The words on the screen kept on replaying in my mind again and again. "This is a bad joke, right ? Are you serious ?! " –Akira. Just as I thought. Akira never takes Mami seriously. I am PISSED ! After all these two freaking long hours of wait ! he asks me whether I'm serious or not ?! The hell's wrong with him ?! It took me all my courage to write that confession and send it to him and he thinks I'm kidding ?!
Okay ! I get it ! He's confused and surprised. I'm just over reacting . I texted him back that "yes, I'm serious." My heart's racing. I can feel the excitement n curiosity burning inside me. After about 20 minutes he replied that he needs time to think. He will give an answer as soon as possible. I can clearly see how confused and shocked he is. Well I'm glad that at least he's giving a thought which I least expected after the rejection of Yukina.
I know that he's depressed about the fact that Yukina rejected him but he has to move on. I also know that he still loves her but his decision of thinking about me is making me change my mind a bit. Well I don't really know what his answer would be; all I want is that the friendship between us shouldn't break for my stupidity. I don't want to regret all my life for this. I spent the whole day thinking what would happen if I get rejected, I need to prepare myself so that I can face it properly and try not to break down completely. I wonder what would it be like to face him tomorrow at school.
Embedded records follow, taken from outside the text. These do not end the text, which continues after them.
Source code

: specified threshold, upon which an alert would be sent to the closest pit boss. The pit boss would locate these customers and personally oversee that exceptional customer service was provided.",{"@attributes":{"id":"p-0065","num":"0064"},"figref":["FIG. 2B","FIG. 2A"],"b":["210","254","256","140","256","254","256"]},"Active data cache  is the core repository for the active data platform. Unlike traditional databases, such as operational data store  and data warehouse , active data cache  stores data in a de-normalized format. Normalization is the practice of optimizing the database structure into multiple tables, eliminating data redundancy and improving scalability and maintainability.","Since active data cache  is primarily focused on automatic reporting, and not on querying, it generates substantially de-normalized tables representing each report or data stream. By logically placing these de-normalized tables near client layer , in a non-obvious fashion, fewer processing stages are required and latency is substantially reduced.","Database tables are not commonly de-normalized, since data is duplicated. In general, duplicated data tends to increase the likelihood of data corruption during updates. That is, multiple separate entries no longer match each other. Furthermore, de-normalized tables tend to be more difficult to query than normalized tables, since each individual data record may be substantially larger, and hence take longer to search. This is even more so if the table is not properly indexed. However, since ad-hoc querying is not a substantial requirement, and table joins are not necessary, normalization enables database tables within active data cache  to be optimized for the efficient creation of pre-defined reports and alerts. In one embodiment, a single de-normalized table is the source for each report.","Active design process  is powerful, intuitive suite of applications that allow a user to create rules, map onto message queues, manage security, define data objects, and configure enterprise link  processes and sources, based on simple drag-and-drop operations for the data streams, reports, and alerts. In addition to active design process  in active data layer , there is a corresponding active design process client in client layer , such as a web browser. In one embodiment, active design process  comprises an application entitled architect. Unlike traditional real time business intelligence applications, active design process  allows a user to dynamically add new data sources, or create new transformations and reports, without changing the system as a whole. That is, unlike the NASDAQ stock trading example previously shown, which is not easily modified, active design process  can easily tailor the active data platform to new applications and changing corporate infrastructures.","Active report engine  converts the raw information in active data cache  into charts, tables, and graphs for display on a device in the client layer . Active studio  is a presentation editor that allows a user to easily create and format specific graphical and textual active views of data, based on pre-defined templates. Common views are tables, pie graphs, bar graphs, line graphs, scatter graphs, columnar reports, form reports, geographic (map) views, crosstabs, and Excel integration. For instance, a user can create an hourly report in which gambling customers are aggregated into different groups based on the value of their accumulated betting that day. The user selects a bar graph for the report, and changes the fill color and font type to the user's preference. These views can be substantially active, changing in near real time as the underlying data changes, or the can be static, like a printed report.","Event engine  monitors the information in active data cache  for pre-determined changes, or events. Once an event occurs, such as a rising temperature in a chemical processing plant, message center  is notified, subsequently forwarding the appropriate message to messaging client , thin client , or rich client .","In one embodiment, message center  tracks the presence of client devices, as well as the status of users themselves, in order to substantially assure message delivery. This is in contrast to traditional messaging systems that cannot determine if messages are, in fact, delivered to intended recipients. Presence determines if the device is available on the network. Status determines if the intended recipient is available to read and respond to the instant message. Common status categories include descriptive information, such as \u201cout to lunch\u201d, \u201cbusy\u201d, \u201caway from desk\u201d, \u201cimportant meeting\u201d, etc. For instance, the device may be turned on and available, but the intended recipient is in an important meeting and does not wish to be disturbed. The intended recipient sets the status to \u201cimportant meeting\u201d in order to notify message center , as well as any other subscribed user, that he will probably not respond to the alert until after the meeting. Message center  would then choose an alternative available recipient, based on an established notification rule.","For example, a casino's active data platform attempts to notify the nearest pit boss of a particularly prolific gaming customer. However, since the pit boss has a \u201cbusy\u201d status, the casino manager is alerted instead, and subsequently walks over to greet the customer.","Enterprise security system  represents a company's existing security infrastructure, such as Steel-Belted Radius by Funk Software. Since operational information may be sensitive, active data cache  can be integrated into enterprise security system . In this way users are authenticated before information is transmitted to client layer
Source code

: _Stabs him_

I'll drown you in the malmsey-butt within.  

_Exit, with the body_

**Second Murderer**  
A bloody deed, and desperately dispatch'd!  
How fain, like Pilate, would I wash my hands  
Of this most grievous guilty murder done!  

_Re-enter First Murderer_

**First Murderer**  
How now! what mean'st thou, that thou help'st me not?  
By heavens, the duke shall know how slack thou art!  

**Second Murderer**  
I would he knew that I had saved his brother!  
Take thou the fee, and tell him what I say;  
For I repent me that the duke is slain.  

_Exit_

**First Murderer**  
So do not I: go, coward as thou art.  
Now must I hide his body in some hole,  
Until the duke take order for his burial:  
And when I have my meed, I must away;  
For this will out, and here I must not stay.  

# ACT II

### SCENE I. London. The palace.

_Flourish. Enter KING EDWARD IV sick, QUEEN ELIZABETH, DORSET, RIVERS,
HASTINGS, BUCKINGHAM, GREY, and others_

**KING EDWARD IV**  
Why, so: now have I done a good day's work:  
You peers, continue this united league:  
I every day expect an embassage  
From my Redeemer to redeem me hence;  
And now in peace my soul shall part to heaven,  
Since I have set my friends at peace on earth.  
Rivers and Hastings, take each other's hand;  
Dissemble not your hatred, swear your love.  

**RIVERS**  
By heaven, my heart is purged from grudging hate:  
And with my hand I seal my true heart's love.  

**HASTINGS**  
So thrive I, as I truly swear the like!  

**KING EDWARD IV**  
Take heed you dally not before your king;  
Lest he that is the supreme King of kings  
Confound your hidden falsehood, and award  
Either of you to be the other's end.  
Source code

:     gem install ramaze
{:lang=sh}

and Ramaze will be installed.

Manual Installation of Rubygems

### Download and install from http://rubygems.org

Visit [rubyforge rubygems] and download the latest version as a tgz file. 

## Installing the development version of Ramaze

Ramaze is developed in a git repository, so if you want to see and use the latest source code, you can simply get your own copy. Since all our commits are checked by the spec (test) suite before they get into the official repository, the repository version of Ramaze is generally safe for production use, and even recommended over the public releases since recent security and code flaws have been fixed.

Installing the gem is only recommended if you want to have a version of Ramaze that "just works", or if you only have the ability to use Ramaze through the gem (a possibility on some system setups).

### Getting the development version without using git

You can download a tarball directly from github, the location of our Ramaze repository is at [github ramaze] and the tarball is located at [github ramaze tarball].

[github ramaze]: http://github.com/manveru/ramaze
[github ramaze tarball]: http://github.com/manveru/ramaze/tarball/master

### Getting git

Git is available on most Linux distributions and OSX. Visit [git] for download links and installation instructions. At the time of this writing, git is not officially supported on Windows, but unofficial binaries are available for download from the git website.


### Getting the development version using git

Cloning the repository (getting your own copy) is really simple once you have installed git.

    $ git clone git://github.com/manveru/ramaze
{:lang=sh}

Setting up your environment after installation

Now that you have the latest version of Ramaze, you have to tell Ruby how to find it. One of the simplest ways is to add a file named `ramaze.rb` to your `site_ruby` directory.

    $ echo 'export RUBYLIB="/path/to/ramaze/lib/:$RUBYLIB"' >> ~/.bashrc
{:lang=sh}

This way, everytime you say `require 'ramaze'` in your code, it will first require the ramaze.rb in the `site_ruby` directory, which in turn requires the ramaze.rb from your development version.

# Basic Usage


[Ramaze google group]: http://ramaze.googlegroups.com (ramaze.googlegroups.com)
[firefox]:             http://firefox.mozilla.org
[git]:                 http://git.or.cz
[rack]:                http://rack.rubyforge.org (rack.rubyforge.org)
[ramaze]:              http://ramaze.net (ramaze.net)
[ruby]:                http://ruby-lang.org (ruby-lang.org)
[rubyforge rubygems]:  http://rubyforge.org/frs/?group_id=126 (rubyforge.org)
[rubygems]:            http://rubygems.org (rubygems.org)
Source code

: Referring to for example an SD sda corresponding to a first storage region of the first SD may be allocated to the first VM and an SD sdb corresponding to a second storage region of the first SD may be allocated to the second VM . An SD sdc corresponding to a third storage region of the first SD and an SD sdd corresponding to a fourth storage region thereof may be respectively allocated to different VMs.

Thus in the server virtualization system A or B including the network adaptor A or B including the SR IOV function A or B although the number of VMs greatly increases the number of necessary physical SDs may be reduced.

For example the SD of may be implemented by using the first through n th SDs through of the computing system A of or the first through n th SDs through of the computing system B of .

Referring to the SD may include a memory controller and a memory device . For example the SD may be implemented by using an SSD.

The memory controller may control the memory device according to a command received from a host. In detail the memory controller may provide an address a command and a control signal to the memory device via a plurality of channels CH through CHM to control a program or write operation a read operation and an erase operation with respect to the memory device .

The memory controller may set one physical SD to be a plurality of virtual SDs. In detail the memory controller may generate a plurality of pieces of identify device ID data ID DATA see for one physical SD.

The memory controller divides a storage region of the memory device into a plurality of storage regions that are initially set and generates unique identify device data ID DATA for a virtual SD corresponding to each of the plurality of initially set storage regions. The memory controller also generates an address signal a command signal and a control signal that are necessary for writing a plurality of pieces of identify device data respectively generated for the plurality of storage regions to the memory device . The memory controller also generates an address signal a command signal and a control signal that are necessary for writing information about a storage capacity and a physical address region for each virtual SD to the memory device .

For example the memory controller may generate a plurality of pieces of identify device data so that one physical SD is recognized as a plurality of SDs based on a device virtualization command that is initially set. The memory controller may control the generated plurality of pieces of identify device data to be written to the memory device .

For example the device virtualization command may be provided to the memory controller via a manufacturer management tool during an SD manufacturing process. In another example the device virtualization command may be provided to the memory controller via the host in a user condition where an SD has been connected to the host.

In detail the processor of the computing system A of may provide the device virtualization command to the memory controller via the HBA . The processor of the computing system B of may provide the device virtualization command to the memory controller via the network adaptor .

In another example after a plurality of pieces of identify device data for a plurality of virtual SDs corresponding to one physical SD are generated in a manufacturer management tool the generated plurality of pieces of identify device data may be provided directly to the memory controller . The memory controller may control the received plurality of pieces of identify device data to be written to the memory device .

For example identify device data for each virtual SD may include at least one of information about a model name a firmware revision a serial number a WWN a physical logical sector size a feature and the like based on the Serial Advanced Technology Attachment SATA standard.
The next day I arrived at school with Shigure. My classroom was next to Akira's. I was waiting desperately when will the classes end. At last ! it ended ! I went out to look for Akira but instead found something which pierced through my heart leaving a large hole. I saw Yukina lying down on Akira's lap. My chest hurts. It's hurting a lot I never felt like this before, non-stop tears are streaming down my cheeks. I ran away. I ran away before anyone could see me like this. I still don't get it. Although Yukina rejected Akira….. they are still so close. Why can't I be in her place ? why can't be the one Akira loves ? WHY ?!